Ripple warns Senate draft could put ETH, SOL, XRP under SEC oversight forever

Ripple Labs has urged the US Senate to revise its proposed crypto legislation, warning that the current draft introduces more confusion than clarity.
The blockchain firm submitted its response on Aug. 5, addressing concerns about regulatory overreach and vague definitions that could stifle innovation across the digital asset space.
The comments come in response to the Senate’s call for feedback on the draft of the Responsible Financial Innovation Act of 2025, which was released on July 22.
The bill aims to modernize crypto oversight by expanding regulatory tools, improving consumer protections, and providing clearer classification rules for digital assets.
Ripple highlight concerns
One of Ripple’s key concerns is the bill’s treatment of “ancillary assets,” a vague term that could place many digital tokens under SEC jurisdiction.
The company warns that this could lead future SEC leadership to interpret the regulations loosely, potentially enforcing policies that undermine the growth of the crypto space.
According to the firm:
“This approach could subject long-established, widely traded tokens operating on open and permissionless networks, including ETH, SOL, and XRP, to perpetual SEC oversight, even when current or future transactions bear none of the hallmarks of a securities offering.”
Moreover, Ripple emphasized that assets tied to past investment contracts should not be perpetually subject to SEC jurisdiction.
The company argues that the SEC’s authority should be limited to the specific transaction in question, not extended to future trades of the asset.
The firm noted:
“The approach taken by the draft provides a backdoor to assert jurisdiction over present-day transactions based on conduct that is either irrelevant to the transaction at issue or barred from enforcement by fundamental legal protections.”
Considering this, Ripple proposed a fixed time period for SEC jurisdiction over tokens initially sold as part of an investment contract.
The company also called for Congress to clarify the application of the Howey Test, a standard used to determine whether an asset is a security, ensuring it is consistently applied without leaving room for subjective interpretations that could destabilize the market.
It added:
“If Congress intends to codify the Howey test, it should do so in a way that prevents misuse or manipulation by the SEC.”
Calls for legal clarity
In addition to concerns over SEC powers, Ripple urged lawmakers to provide clear guidelines on which blockchain activities, such as staking, mining, and governance, should be regulated as securities.

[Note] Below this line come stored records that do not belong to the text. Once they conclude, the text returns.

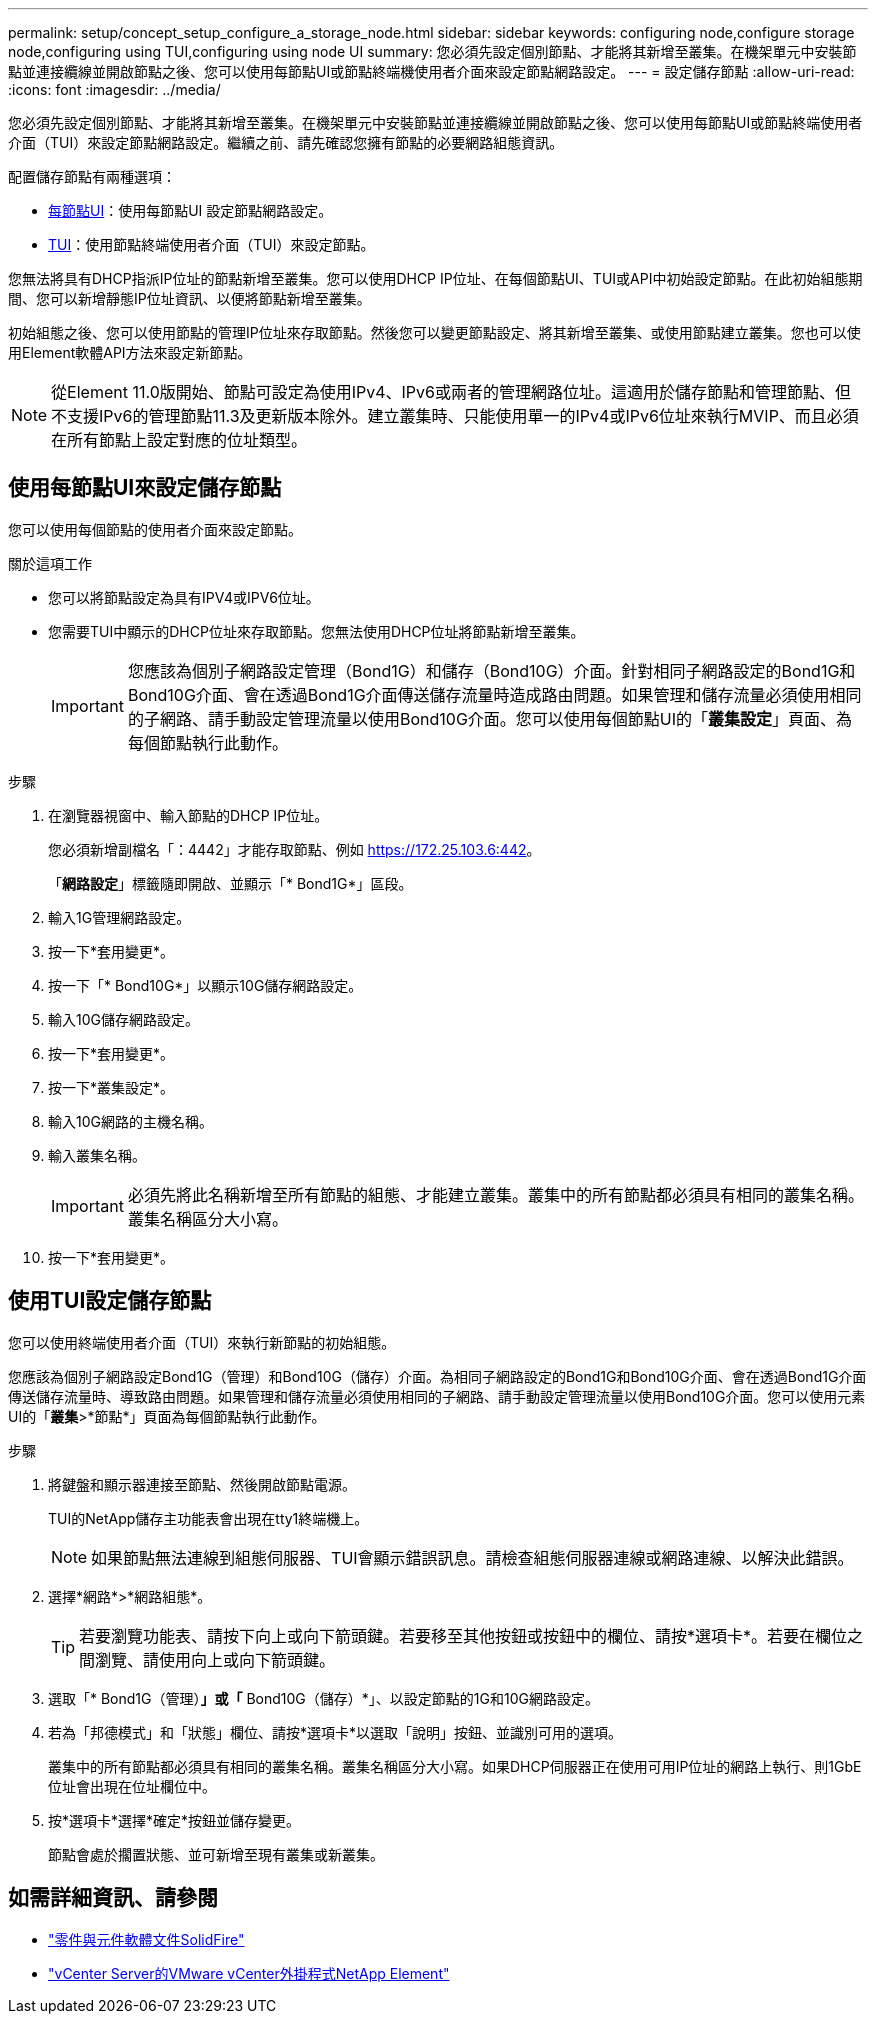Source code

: ---
permalink: setup/concept_setup_configure_a_storage_node.html 
sidebar: sidebar 
keywords: configuring node,configure storage node,configuring using TUI,configuring using node UI 
summary: 您必須先設定個別節點、才能將其新增至叢集。在機架單元中安裝節點並連接纜線並開啟節點之後、您可以使用每節點UI或節點終端機使用者介面來設定節點網路設定。 
---
= 設定儲存節點
:allow-uri-read: 
:icons: font
:imagesdir: ../media/


[role="lead"]
您必須先設定個別節點、才能將其新增至叢集。在機架單元中安裝節點並連接纜線並開啟節點之後、您可以使用每節點UI或節點終端使用者介面（TUI）來設定節點網路設定。繼續之前、請先確認您擁有節點的必要網路組態資訊。

配置儲存節點有兩種選項：

* <<使用每節點UI來設定儲存節點,每節點UI>>：使用每節點UI  設定節點網路設定。
* <<使用TUI設定儲存節點,TUI>>：使用節點終端使用者介面（TUI）來設定節點。


您無法將具有DHCP指派IP位址的節點新增至叢集。您可以使用DHCP IP位址、在每個節點UI、TUI或API中初始設定節點。在此初始組態期間、您可以新增靜態IP位址資訊、以便將節點新增至叢集。

初始組態之後、您可以使用節點的管理IP位址來存取節點。然後您可以變更節點設定、將其新增至叢集、或使用節點建立叢集。您也可以使用Element軟體API方法來設定新節點。


NOTE: 從Element 11.0版開始、節點可設定為使用IPv4、IPv6或兩者的管理網路位址。這適用於儲存節點和管理節點、但不支援IPv6的管理節點11.3及更新版本除外。建立叢集時、只能使用單一的IPv4或IPv6位址來執行MVIP、而且必須在所有節點上設定對應的位址類型。



== 使用每節點UI來設定儲存節點

您可以使用每個節點的使用者介面來設定節點。

.關於這項工作
* 您可以將節點設定為具有IPV4或IPV6位址。
* 您需要TUI中顯示的DHCP位址來存取節點。您無法使用DHCP位址將節點新增至叢集。
+

IMPORTANT: 您應該為個別子網路設定管理（Bond1G）和儲存（Bond10G）介面。針對相同子網路設定的Bond1G和Bond10G介面、會在透過Bond1G介面傳送儲存流量時造成路由問題。如果管理和儲存流量必須使用相同的子網路、請手動設定管理流量以使用Bond10G介面。您可以使用每個節點UI的「*叢集設定*」頁面、為每個節點執行此動作。



.步驟
. 在瀏覽器視窗中、輸入節點的DHCP IP位址。
+
您必須新增副檔名「：4442」才能存取節點、例如 https://172.25.103.6:442[]。

+
「*網路設定*」標籤隨即開啟、並顯示「* Bond1G*」區段。

. 輸入1G管理網路設定。
. 按一下*套用變更*。
. 按一下「* Bond10G*」以顯示10G儲存網路設定。
. 輸入10G儲存網路設定。
. 按一下*套用變更*。
. 按一下*叢集設定*。
. 輸入10G網路的主機名稱。
. 輸入叢集名稱。
+

IMPORTANT: 必須先將此名稱新增至所有節點的組態、才能建立叢集。叢集中的所有節點都必須具有相同的叢集名稱。叢集名稱區分大小寫。

. 按一下*套用變更*。




== 使用TUI設定儲存節點

您可以使用終端使用者介面（TUI）來執行新節點的初始組態。

您應該為個別子網路設定Bond1G（管理）和Bond10G（儲存）介面。為相同子網路設定的Bond1G和Bond10G介面、會在透過Bond1G介面傳送儲存流量時、導致路由問題。如果管理和儲存流量必須使用相同的子網路、請手動設定管理流量以使用Bond10G介面。您可以使用元素UI的「*叢集*>*節點*」頁面為每個節點執行此動作。

.步驟
. 將鍵盤和顯示器連接至節點、然後開啟節點電源。
+
TUI的NetApp儲存主功能表會出現在tty1終端機上。

+

NOTE: 如果節點無法連線到組態伺服器、TUI會顯示錯誤訊息。請檢查組態伺服器連線或網路連線、以解決此錯誤。

. 選擇*網路*>*網路組態*。
+

TIP: 若要瀏覽功能表、請按下向上或向下箭頭鍵。若要移至其他按鈕或按鈕中的欄位、請按*選項卡*。若要在欄位之間瀏覽、請使用向上或向下箭頭鍵。

. 選取「* Bond1G（管理）*」或「* Bond10G（儲存）*」、以設定節點的1G和10G網路設定。
. 若為「邦德模式」和「狀態」欄位、請按*選項卡*以選取「說明」按鈕、並識別可用的選項。
+
叢集中的所有節點都必須具有相同的叢集名稱。叢集名稱區分大小寫。如果DHCP伺服器正在使用可用IP位址的網路上執行、則1GbE位址會出現在位址欄位中。

. 按*選項卡*選擇*確定*按鈕並儲存變更。
+
節點會處於擱置狀態、並可新增至現有叢集或新叢集。





== 如需詳細資訊、請參閱

* https://docs.netapp.com/us-en/element-software/index.html["零件與元件軟體文件SolidFire"]
* https://docs.netapp.com/us-en/vcp/index.html["vCenter Server的VMware vCenter外掛程式NetApp Element"^]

The company argued that uncertainty surrounding these activities could discourage innovation and hinder the broader adoption of blockchain technologies.
It stated:
“To avoid misapplication of the Howey test, it should be explicitly stated that ‘entrepreneurial or managerial efforts’ do not include core network functions or routine administrative services.”
Meanwhile, Ripple also supported a provision in the bill aimed at protecting tokens actively traded for at least five years, suggesting it could offer protection from retroactive enforcement.
The RLUSD issuer believes this would provide more predictability and stability for established digital assets while helping the industry move forward confidently.